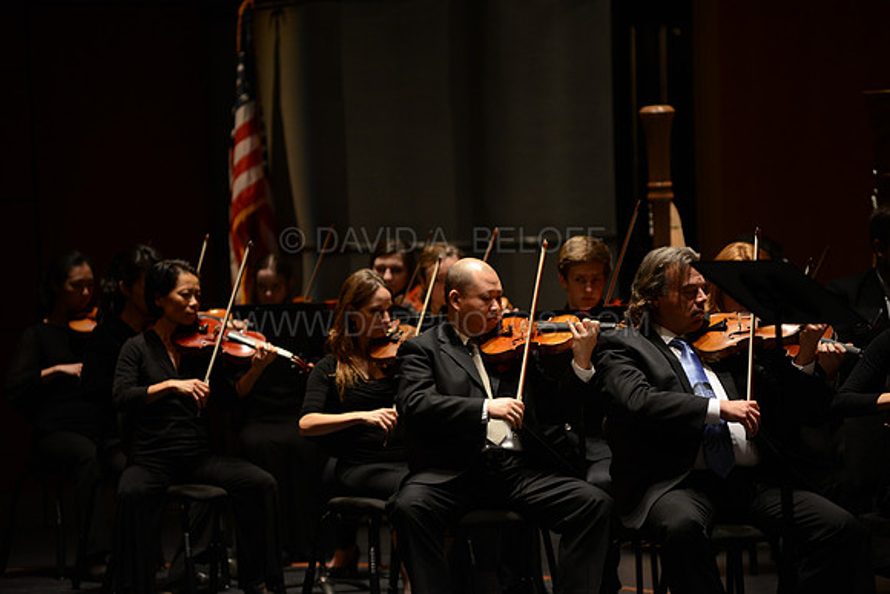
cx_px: 445
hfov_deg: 10.3
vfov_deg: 6.9
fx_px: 4945
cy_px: 297
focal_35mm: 200
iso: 1600
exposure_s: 1/250
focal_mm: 200
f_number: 2.8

┄┄┄┄┄┄

→ **ACTION ITEM**
Reproduce the listing verbatim, and keep the pictures out of the copy.

→ **ANSWER BELOW**
cx_px: 445
hfov_deg: 10.3
vfov_deg: 6.9
fx_px: 4945
cy_px: 297
focal_35mm: 200
iso: 1600
exposure_s: 1/250
focal_mm: 200
f_number: 2.8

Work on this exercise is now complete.